C’est comme un rituel. Méthodique, réfléchi. Chaque jour Benjamin Bennequin efface des mots.

Pas les siens, ce serait trop facile. Ceux des écrivains qu’il admire, adule, dévore. Des pages entières de Proust effacés à la simple gomme d’écolier et ce qui était poussière redevient poussière (et boule) de gomme. Et peu à peu les milliers de page de la Recherche disparaissent dans un autodafé sans flammes.
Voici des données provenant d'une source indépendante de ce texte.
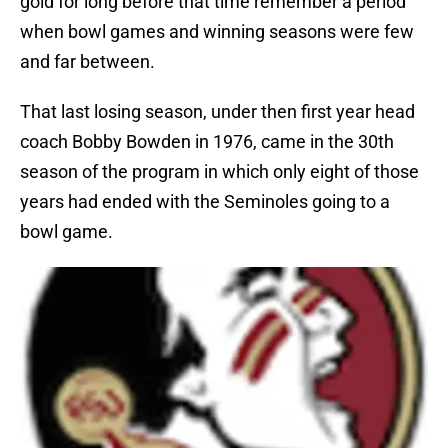
gold for long before that time remember a period
when bowl games and winning seasons were few
and far between.
That last losing season, under then first year head
coach Bobby Bowden in 1976, came in the 30th
season of the program in which only eight of those
years had ended with the Seminoles going to a
bowl game.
Travail paradoxale de dés-écriture automatique où l’hommage s’efface au profit du gommage et devient : ommage.

Ainsi, avec méthode et détermination, l’artiste réduit au silence les envolées lyriques de Mallarmé et fait disparaître corps et âme, à grands coups de gomme – quelle arme de destruction simple et redoutable – le poème Un coup de dés n’abolira jamais le hasard dans des séances publiques de dé-composition dont le public se rend complice plus que témoin.

Vaste champs de ruines que ces mots sans phrases, ces lettres sans jambages et sans boucles, ces pages désespérément vides. Des pages blanches qui ne finissent par ne parler que de fin à venir, de censure, de devoir de mémoire, de mort et de nuit au blanc certes éclatant.